** PROVIDED INFORMATION follows **
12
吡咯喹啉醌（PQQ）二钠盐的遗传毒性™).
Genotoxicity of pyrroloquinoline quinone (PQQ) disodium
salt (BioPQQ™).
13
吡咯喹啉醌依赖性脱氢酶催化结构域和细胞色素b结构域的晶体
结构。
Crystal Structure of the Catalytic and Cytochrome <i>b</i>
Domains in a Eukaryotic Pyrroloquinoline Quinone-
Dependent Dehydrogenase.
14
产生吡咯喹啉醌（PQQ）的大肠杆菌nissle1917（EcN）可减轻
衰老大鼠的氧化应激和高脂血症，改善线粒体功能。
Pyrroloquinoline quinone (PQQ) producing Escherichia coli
** End of PROVIDED INFORMATION **
* TASK DETAILS
Reproduce the material above in full, exactly.

* ANSWER BOX
12
吡咯喹啉醌（PQQ）二钠盐的遗传毒性™).
Genotoxicity of pyrroloquinoline quinone (PQQ) disodium
salt (BioPQQ™).
13
吡咯喹啉醌依赖性脱氢酶催化结构域和细胞色素b结构域的晶体
结构。
Crystal Structure of the Catalytic and Cytochrome <i>b</i>
Domains in a Eukaryotic Pyrroloquinoline Quinone-
Dependent Dehydrogenase.
14
产生吡咯喹啉醌（PQQ）的大肠杆菌nissle1917（EcN）可减轻
衰老大鼠的氧化应激和高脂血症，改善线粒体功能。
Pyrroloquinoline quinone (PQQ) producing Escherichia coli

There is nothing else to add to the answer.